(Dataset items)
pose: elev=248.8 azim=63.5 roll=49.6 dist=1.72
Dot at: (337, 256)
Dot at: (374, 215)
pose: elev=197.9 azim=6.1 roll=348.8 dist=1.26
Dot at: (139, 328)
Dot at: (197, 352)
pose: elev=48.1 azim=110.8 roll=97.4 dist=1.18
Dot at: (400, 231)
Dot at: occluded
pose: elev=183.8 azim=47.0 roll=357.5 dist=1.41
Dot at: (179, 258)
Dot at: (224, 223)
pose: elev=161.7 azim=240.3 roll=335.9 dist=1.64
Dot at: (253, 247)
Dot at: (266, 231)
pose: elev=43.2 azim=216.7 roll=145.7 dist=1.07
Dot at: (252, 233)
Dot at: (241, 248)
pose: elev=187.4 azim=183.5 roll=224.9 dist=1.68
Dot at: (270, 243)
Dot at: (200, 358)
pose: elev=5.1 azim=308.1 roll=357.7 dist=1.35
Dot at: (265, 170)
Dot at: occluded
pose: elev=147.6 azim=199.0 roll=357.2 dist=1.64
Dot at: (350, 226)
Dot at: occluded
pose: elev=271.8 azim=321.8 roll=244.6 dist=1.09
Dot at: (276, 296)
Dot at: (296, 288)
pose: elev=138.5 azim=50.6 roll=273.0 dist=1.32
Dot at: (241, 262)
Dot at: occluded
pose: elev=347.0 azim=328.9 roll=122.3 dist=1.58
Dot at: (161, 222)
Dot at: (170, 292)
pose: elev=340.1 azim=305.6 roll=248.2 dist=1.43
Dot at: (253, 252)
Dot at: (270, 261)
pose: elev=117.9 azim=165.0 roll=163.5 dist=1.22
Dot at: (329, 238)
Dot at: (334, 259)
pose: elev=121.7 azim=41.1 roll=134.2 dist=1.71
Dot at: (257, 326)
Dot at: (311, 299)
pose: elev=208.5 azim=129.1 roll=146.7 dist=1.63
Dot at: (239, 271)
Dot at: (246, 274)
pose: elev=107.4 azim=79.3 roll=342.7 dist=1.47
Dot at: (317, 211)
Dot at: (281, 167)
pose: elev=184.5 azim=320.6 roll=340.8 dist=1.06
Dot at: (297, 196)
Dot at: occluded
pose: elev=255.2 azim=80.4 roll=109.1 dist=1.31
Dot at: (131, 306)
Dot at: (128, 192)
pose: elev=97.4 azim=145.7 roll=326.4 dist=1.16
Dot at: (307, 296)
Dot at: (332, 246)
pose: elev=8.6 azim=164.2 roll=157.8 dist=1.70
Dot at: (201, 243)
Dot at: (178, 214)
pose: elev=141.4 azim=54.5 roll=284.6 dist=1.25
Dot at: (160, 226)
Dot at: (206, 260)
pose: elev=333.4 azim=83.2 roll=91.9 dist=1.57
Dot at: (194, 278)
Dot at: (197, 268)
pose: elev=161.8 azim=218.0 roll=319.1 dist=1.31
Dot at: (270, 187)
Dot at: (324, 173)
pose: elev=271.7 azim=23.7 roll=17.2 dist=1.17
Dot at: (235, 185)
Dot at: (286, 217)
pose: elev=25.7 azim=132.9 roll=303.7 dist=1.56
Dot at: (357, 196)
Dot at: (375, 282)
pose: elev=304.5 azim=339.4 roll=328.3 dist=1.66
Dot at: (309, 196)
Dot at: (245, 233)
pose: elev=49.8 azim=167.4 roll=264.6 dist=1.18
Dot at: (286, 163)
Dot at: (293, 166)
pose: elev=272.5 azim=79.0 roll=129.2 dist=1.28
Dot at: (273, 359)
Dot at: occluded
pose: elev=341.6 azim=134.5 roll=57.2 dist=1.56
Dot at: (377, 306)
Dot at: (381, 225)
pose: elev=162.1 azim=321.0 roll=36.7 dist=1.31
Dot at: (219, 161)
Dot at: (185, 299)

Task details » Copy the stretch of material from the line containing "pose: elev=121.7 azim=41.1" through the line containing "Dot at: (128, 192)", with both of those lines included.

Right answer »
pose: elev=121.7 azim=41.1 roll=134.2 dist=1.71
Dot at: (257, 326)
Dot at: (311, 299)
pose: elev=208.5 azim=129.1 roll=146.7 dist=1.63
Dot at: (239, 271)
Dot at: (246, 274)
pose: elev=107.4 azim=79.3 roll=342.7 dist=1.47
Dot at: (317, 211)
Dot at: (281, 167)
pose: elev=184.5 azim=320.6 roll=340.8 dist=1.06
Dot at: (297, 196)
Dot at: occluded
pose: elev=255.2 azim=80.4 roll=109.1 dist=1.31
Dot at: (131, 306)
Dot at: (128, 192)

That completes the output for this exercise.